When I was a boy, novels like The Grapes of Wrath told the truth of capitalism.  Where is John Steinbeck when we need him?

Monday, February 23, 2015

DE GUSTIBUS

My first book, Kant's Theory of Mental Activity, was what literary critics would call a "strong reading" of the Critique of Pure Reason.  I willfully ignored passages that did not comport with my deep interpretation of Kant's argument, and made much of passages that other readers might have passed over without much noticing them.  In defense of this patently unscholarly way of proceeding, I argued that great philosophers sometimes see more deeply than they can say, requiring us as readers to make daring and controversial leaps of interpretation if we are to wrest from the texts something of great value.  I freely acknowledged that readers adopting this hermenautical dictate might, indeed certainly would, arrive at utterly incompatible strong readings.  I took this not as a failing of my efforts but as a testament to the greatness of the philosopher being thus interpreted.
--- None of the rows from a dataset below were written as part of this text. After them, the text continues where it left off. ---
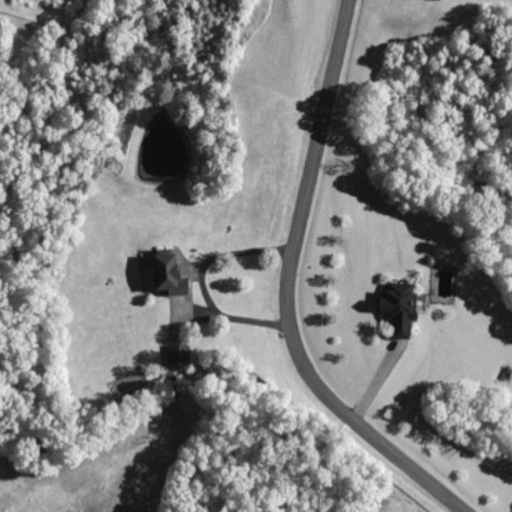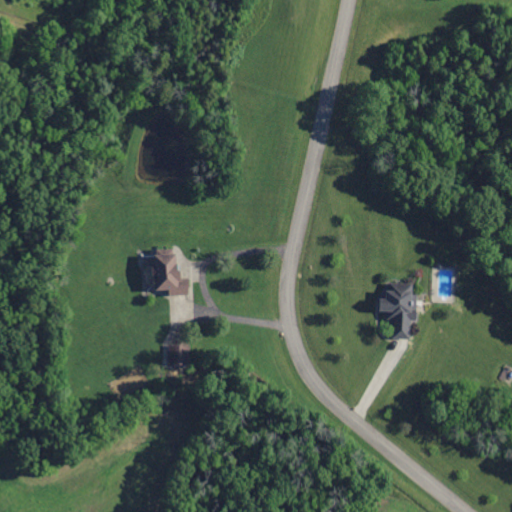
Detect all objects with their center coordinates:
building: (169, 273)
road: (196, 273)
building: (169, 275)
road: (289, 290)
building: (400, 308)
building: (399, 309)
building: (180, 355)
building: (178, 356)
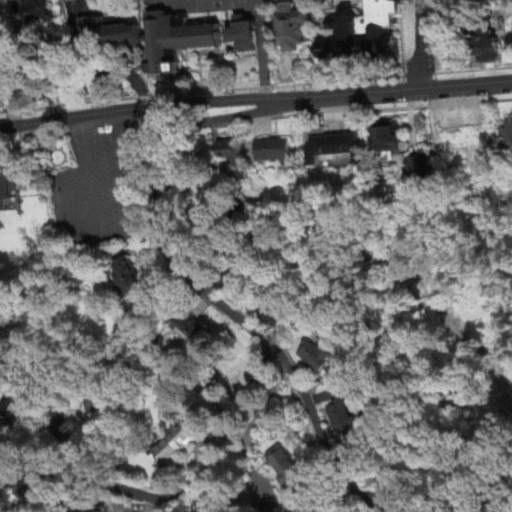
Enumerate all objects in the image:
road: (423, 46)
road: (263, 52)
road: (31, 62)
road: (94, 66)
road: (132, 79)
road: (256, 105)
road: (114, 227)
road: (196, 284)
park: (433, 352)
road: (143, 497)
road: (209, 497)
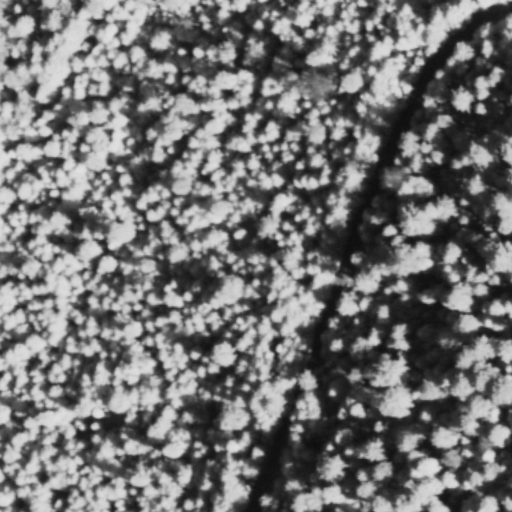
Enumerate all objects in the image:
road: (347, 234)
I have oftentimes said here that I do not like Hegel.  That prejudice, openly confessed, has provoked more comment than anything else I have ever said.  Now the reader and commentator to this blog whose Internet handle is classstruggle has posted a series of extremely long comments which, taken together, constitute, as he himself wryly remarks, a short essay on Hegel rather than a blog comment.  Clearly he [?] has delved deeply into Hegel's writings and has found there much of value, which he strives to bring to light and state in his own words.  It would be rude, indeed churlish, for me to suggest that he ought not to have spent his time that way.  I invite classstruggle, should he wish, to compose an extended essay on whatever aspects of Hegel's writings he finds most rewarding.  I would be happy to present it to my readers as a guest post.

Sunday, February 22, 2015

THE ROAD NOT TAKEN

Susie and I went to see Selma this evening.  I wept through much of the movie and came away feeling ashamed that I had not been there.
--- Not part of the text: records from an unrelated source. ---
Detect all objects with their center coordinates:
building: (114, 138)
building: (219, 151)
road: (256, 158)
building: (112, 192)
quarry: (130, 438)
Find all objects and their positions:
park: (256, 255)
Saturday, February 21, 2015

FELLOW SUFFERERS


People who know me personally are aware that I have a number of facial tics and twitches that, as I have explained in my Autobiography, have been with me since I was five years old.  This fact makes me sensitive to, and sympathetic with, others who have analogous minor afflictions that do not rise to the level of crippling disabilities.  I reflected on this today as I was reading Paul Krugman's latest blog post.  He and most of his colleagues in the Economics profession have a language disorder that manifests itself, so far as I am able to tell, not only in their speech but also in their use of written English.  I refer, of course, to their curious inability to pronounce or write the words "Karl Marx."  It is unlikely to be an inherited trait, and it seems equally unlikely that it is a consequence of their physical surroundings, but it may very well be something in their social environment.  My tics, I am told by doctors, can only be treated by medications whose side effects would be more serious than the tics themselves.  I suspect that Krugman and his associates confront a somewhat similar dilemma.  The impact on their economic well-being of overcoming the disability would probably be enormous, although simply being able to say the words from time to time might bring some immediate relief.  My heart goes out to them.

BIG NEWS

The world of art and literature has been rocked by two blockbuster announcements.  The first is the discovery of two hitherto unknown unfinished Cezannes.  The second is the discovery of a hitherto unknown Conan Doyle Sherlock Holmes story -- which, when added to the Canon, makes sixty-one.  I leave it to my readers to divine which of these bits of news has set my heart to fluttering.